** start of Record set **

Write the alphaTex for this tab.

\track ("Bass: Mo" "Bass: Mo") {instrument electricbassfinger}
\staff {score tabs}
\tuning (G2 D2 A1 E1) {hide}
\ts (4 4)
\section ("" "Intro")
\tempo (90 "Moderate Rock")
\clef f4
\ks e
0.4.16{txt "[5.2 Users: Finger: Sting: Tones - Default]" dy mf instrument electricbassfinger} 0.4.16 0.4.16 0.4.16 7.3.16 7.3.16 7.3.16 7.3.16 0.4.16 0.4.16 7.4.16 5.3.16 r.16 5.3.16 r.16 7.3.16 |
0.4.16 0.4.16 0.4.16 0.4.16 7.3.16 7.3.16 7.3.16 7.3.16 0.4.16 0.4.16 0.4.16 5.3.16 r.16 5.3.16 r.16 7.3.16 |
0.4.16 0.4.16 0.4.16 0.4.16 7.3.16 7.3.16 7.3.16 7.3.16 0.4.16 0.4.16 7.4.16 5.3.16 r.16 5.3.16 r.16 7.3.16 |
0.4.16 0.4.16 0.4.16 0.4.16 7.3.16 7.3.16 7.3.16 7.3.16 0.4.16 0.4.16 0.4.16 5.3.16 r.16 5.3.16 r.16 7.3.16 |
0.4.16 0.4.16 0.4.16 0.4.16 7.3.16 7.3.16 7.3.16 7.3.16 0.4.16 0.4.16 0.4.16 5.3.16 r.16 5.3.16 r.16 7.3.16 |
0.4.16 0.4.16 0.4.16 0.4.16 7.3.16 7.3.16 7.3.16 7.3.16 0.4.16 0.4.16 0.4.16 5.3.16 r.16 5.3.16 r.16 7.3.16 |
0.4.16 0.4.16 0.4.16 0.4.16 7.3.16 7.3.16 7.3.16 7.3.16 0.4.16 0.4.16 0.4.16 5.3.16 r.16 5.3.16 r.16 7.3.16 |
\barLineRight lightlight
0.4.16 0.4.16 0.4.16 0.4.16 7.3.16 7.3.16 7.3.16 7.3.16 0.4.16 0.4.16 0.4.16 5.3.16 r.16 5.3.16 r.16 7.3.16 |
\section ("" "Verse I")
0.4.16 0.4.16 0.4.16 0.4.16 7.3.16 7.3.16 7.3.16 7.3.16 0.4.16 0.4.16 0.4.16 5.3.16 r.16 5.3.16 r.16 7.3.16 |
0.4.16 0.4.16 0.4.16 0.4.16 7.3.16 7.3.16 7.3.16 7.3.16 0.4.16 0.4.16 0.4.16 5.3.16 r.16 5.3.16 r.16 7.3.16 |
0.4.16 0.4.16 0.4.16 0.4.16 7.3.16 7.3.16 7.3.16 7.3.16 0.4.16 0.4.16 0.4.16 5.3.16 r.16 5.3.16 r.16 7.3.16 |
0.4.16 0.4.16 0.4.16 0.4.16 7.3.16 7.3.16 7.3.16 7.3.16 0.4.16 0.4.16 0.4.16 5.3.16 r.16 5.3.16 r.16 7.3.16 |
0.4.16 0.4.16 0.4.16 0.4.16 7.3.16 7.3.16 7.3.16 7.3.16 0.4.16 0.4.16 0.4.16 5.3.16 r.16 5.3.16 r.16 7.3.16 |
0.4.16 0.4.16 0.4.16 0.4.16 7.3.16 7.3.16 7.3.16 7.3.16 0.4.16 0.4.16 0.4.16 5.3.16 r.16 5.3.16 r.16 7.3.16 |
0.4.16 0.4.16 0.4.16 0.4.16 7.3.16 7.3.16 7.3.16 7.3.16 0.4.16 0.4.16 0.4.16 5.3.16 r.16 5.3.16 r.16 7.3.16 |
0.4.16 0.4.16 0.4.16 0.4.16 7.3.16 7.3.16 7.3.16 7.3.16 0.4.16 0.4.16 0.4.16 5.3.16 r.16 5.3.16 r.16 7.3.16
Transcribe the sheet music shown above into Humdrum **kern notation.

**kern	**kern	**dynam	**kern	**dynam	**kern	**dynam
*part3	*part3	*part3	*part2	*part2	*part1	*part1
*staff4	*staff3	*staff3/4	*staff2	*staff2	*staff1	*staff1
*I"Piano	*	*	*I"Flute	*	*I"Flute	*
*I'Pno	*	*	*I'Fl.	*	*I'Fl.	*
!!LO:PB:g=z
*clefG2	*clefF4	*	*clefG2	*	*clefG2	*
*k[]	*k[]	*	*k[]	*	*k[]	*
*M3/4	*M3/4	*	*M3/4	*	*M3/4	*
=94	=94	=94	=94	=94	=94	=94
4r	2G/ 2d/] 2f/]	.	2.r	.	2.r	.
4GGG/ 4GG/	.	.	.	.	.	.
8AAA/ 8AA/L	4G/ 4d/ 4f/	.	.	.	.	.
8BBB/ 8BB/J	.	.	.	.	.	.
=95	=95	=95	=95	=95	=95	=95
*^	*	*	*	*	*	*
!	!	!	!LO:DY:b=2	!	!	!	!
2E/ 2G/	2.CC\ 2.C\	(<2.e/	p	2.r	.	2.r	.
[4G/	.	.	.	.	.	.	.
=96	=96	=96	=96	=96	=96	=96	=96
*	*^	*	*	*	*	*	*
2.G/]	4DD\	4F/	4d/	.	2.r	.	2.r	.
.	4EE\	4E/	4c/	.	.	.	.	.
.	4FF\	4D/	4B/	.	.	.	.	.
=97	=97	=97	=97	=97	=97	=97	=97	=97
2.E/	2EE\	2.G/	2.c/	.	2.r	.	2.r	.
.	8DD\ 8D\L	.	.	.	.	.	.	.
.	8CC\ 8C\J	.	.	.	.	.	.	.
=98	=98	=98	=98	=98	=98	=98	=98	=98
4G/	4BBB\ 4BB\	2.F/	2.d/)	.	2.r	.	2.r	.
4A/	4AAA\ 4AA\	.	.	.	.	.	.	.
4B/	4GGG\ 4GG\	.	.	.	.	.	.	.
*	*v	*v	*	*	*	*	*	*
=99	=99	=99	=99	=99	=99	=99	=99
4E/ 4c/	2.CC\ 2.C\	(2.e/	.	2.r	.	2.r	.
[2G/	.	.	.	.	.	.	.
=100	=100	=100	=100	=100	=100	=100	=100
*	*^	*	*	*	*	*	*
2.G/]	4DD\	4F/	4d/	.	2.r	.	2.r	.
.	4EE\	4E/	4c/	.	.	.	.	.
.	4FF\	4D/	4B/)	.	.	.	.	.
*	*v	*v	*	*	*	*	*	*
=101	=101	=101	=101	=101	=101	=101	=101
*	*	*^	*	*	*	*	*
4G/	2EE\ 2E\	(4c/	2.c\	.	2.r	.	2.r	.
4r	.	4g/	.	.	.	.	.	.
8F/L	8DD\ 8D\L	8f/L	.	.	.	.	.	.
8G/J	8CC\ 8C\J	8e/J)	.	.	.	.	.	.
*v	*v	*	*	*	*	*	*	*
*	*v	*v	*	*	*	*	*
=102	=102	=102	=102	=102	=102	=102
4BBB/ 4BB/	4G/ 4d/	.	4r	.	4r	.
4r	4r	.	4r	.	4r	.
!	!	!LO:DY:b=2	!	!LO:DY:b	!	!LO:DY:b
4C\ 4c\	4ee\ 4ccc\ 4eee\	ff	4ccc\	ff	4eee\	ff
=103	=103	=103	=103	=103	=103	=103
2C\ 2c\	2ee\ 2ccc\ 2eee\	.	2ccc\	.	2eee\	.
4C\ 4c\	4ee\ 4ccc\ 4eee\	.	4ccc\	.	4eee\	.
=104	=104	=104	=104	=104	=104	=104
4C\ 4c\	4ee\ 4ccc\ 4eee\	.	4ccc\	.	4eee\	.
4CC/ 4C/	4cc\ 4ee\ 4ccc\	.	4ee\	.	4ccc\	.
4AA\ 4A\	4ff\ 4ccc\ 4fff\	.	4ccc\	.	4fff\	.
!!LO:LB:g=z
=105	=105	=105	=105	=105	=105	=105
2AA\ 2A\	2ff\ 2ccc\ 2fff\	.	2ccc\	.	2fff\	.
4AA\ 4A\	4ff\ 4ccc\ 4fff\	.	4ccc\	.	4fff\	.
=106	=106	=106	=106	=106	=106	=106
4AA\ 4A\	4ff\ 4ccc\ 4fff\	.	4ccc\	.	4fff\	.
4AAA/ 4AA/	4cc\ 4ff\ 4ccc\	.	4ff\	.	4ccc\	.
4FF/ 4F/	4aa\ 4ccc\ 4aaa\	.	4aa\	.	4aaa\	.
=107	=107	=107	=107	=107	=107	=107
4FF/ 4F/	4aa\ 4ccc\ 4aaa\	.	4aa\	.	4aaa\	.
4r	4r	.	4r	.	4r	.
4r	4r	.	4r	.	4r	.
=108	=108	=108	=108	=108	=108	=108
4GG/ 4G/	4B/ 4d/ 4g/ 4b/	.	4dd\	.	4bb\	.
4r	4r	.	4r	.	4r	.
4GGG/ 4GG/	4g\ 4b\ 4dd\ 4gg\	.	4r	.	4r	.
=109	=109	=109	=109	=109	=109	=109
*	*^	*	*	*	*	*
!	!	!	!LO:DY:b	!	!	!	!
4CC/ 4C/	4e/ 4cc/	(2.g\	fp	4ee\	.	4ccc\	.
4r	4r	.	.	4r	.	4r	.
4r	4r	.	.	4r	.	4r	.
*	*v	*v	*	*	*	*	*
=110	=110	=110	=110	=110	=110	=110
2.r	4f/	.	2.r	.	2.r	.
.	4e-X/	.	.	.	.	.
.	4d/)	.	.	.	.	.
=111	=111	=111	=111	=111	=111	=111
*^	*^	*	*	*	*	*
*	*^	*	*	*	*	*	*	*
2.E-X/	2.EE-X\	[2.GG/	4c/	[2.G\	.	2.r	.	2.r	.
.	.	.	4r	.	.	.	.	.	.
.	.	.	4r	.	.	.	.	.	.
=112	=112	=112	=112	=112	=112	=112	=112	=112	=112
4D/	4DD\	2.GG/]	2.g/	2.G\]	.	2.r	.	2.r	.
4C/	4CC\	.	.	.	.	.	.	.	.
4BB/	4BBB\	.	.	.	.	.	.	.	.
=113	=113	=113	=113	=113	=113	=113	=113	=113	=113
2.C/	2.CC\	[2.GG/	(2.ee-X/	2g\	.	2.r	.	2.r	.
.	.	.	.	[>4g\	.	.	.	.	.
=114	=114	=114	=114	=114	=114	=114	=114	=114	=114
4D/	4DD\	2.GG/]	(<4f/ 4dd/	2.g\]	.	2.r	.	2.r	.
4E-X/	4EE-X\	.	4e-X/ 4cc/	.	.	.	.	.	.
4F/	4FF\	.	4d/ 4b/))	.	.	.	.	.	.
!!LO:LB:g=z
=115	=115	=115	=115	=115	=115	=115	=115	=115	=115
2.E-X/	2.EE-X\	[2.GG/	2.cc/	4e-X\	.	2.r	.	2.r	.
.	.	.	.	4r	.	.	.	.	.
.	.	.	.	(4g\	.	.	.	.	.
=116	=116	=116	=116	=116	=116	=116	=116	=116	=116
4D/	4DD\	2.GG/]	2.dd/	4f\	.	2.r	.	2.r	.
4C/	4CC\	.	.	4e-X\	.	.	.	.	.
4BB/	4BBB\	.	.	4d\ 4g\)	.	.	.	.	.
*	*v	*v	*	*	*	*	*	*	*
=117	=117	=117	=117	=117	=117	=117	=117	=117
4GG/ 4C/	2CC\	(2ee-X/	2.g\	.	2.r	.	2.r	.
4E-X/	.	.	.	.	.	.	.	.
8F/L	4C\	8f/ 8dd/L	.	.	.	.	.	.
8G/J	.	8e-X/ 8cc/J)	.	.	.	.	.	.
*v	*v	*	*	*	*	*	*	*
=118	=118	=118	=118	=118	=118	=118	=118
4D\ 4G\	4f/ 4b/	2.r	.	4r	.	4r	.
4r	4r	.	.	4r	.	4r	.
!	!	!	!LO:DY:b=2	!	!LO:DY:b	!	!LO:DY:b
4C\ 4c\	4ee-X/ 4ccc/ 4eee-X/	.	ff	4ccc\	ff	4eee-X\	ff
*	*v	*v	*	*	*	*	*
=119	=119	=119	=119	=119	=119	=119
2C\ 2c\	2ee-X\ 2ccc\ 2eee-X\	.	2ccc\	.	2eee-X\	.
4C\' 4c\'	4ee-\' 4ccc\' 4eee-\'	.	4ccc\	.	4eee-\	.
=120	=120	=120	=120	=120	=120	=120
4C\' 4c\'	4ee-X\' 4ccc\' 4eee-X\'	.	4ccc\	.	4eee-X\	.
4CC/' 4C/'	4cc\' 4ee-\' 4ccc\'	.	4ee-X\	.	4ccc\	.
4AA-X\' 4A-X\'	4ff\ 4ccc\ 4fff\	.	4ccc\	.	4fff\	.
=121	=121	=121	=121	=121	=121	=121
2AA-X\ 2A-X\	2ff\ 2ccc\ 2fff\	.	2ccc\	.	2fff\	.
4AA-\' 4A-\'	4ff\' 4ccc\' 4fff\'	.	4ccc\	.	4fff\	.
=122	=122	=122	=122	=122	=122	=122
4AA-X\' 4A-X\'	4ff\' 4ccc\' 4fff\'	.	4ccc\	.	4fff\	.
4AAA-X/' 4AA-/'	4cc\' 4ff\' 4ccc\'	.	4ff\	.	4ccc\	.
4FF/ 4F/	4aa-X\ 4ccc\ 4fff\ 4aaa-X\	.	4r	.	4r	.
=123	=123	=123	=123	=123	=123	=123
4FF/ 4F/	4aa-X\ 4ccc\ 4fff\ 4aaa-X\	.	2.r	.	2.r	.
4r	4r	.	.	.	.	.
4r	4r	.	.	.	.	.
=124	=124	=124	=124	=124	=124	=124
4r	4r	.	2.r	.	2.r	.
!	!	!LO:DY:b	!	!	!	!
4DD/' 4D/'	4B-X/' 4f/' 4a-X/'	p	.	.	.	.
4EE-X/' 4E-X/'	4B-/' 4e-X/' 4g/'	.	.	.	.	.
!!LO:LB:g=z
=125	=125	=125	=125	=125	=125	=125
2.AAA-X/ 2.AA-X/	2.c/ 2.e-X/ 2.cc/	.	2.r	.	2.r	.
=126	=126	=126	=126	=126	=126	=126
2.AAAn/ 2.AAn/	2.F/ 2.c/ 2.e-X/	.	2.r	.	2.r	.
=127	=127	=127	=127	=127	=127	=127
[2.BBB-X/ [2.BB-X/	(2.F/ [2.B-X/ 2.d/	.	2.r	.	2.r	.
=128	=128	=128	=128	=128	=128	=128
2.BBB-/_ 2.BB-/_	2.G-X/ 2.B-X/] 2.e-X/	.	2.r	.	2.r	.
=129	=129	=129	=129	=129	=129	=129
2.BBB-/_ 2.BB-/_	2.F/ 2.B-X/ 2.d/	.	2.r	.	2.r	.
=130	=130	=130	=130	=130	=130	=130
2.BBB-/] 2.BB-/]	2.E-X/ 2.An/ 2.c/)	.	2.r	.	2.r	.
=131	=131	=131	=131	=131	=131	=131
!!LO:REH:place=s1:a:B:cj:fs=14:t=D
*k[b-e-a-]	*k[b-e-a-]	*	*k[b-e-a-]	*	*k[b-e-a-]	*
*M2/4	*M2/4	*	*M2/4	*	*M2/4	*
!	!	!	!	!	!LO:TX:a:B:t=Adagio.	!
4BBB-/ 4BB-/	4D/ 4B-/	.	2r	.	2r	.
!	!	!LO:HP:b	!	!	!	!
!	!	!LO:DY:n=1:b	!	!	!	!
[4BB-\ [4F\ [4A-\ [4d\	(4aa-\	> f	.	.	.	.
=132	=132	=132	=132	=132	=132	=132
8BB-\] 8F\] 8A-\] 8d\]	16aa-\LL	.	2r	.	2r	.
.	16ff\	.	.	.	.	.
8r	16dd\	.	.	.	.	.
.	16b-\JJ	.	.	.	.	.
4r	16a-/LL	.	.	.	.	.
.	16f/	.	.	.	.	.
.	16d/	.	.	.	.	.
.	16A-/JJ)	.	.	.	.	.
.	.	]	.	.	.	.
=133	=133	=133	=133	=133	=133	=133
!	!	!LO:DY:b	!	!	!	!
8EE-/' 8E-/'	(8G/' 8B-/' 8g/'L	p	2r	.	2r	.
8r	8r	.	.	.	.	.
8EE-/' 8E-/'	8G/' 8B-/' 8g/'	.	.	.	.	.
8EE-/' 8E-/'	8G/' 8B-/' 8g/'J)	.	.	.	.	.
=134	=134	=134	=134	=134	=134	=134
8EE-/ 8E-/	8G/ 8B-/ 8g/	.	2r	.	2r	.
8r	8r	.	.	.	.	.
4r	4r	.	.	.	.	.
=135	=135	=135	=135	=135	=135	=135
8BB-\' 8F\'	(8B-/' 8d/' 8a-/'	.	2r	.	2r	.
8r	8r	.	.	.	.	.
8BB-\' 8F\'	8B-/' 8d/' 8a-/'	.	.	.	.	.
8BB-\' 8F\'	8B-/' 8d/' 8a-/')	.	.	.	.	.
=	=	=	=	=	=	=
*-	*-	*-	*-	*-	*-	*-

** end of Record set **

- **Exercise brief**: Identify each line in the data above that contains the string "instrument", and copy every such line in full.

- **Worked solution**:
\track ("Bass: Mo" "Bass: Mo") {instrument electricbassfinger}
0.4.16{txt "[5.2 Users: Finger: Sting: Tones - Default]" dy mf instrument electricbassfinger} 0.4.16 0.4.16 0.4.16 7.3.16 7.3.16 7.3.16 7.3.16 0.4.16 0.4.16 7.4.16 5.3.16 r.16 5.3.16 r.16 7.3.16 |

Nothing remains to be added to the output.